Kurz vor der Corona Zwangspause waren Jenny Dahlström, Heiko Hartmann und Stefan Huber bei der Schwarzgurtprüfung der WKU (World Kickboxing Union) im Kickboxen in Karlsruhe angetreten. Eine Schwarzgurt-Prüfung im Kickboxen verlangt dem Sportler sehr viel an Kondition, Technik und Gesamtwissen ab. In den vergangenen Monaten hatten sich die drei Kickboxer intensiv auf die Prüfung vorbereitet. Im Vorfeld mussten sie auch die Voraussetzungen wie eine Trainer- und Kampfrichterlizenz und einen aktuellen Erste Hilfe Kurs absolvieren. Daneben galt es noch Trainertätigkeit im Verein sowie Kampfrichtereinsätze auf Turnieren abzuleisten. Ebenso musste im Vorfeld eine Ausarbeitung zu einem kickboxspezifischen Thema eingereicht werden. Zu Beginn mussten die Prüflinge eine schriftliche Prüfung bestehen, bevor esmit der Praxis losging.
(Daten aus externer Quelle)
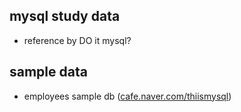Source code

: ## mysql study data
- reference by DO it mysql?

## sample data
- employees sample db ([cafe.naver.com/thiismysql](https://cafe.naver.com/thisismysql/1144))
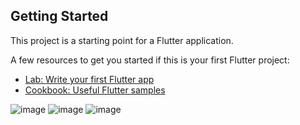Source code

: ## Getting Started

This project is a starting point for a Flutter application.

A few resources to get you started if this is your first Flutter project:

- [Lab: Write your first Flutter app](https://flutter.dev/docs/get-started/codelab)
- [Cookbook: Useful Flutter samples](https://flutter.dev/docs/cookbook)


![image](https://user-images.githubusercontent.com/59438382/114717398-a1102100-9d52-11eb-8398-96ea67f1970a.png)
![image](https://user-images.githubusercontent.com/59438382/114717470-b1280080-9d52-11eb-95a5-8f9672079ba3.png)
![image](https://user-images.githubusercontent.com/59438382/114717497-b6854b00-9d52-11eb-8dc8-5fcf15c26150.png)
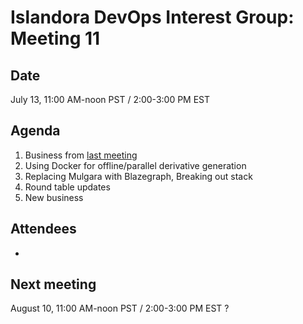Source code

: # Islandora DevOps Interest Group: Meeting 11

## Date

July 13, 11:00 AM-noon PST / 2:00-3:00 PM EST

## Agenda

1. Business from [last meeting](https://github.com/islandora-interest-groups/Islandora-DevOps-Interest-Group/blob/master/meetings/10.md)
2. Using Docker for offline/parallel derivative generation
3. Replacing Mulgara with Blazegraph, Breaking out stack
4. Round table updates
5. New business

## Attendees

* 

## Next meeting

August 10, 11:00 AM-noon PST / 2:00-3:00 PM EST ?
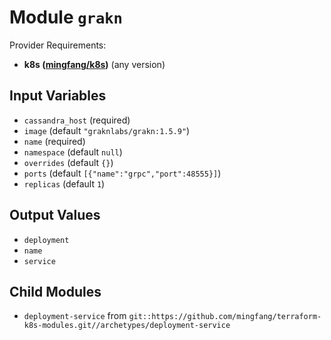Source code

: 
# Module `grakn`

Provider Requirements:
* **k8s ([mingfang/k8s](https://registry.terraform.io/providers/mingfang/k8s/latest))** (any version)

## Input Variables
* `cassandra_host` (required)
* `image` (default `"graknlabs/grakn:1.5.9"`)
* `name` (required)
* `namespace` (default `null`)
* `overrides` (default `{}`)
* `ports` (default `[{"name":"grpc","port":48555}]`)
* `replicas` (default `1`)

## Output Values
* `deployment`
* `name`
* `service`

## Child Modules
* `deployment-service` from `git::https://github.com/mingfang/terraform-k8s-modules.git//archetypes/deployment-service`

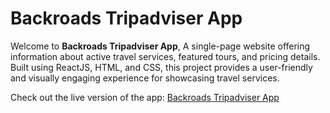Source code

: # Backroads Tripadviser App

Welcome to **Backroads Tripadviser App**, A single-page website offering information about active travel services, featured tours, and pricing details.
Built using ReactJS, HTML, and CSS, this project provides a user-friendly and visually engaging experience for showcasing travel services.

Check out the live version of the app: [Backroads Tripadviser App](https://backroads-tripadviser.netlify.app/)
Geprüft wurden selbstverständlich alle Faust- und Fußtechniken, Kombinationen, Paraden, Blocks in allen verschiedenen Disziplinen die das Kickboxen bietet. Großes Augenmerk wurde auf Sprung- und Drehkicks, sowie auf die Kreativität und Vielzahl der Antworten gegen einen Angriff gesetzt. Hier war die Umsetzung der Erfahrung gefragt. Zusätzlich galt es 6 Sparringsrunden und 6 Runden Sandsacktraining zu kämpfen. Trainingslehre, Erste Hilfe und Kampfrichterwesen wurde von den Anwärtern zum 2. Dan hierbei auch praktisch geprüft. Stefan Huber, musste zur Prüfung zum 4. Dan noch eine ausführliche Präsentation zum Thema Kindertrainerausbildung halten.

Nach fast 5 Stunden intensivster Prüfung durch das Prüfungsgremium der WKUbestehend aus Präsident Klaus Nonnemacher 8. Dan, Guido Rödel 7. Dan und Prof. Dr. Yvonne Thorhauer, konnten die Bühler Kickboxer die Schwarzgurte aus den Händen der Prüfer in Empfang nehmen. Heiko Hartmann bestand zum 1. Dan, Jenny Dahlström zum 2. Dan und Stefan Huber zum 4. Dan im Kickboxen.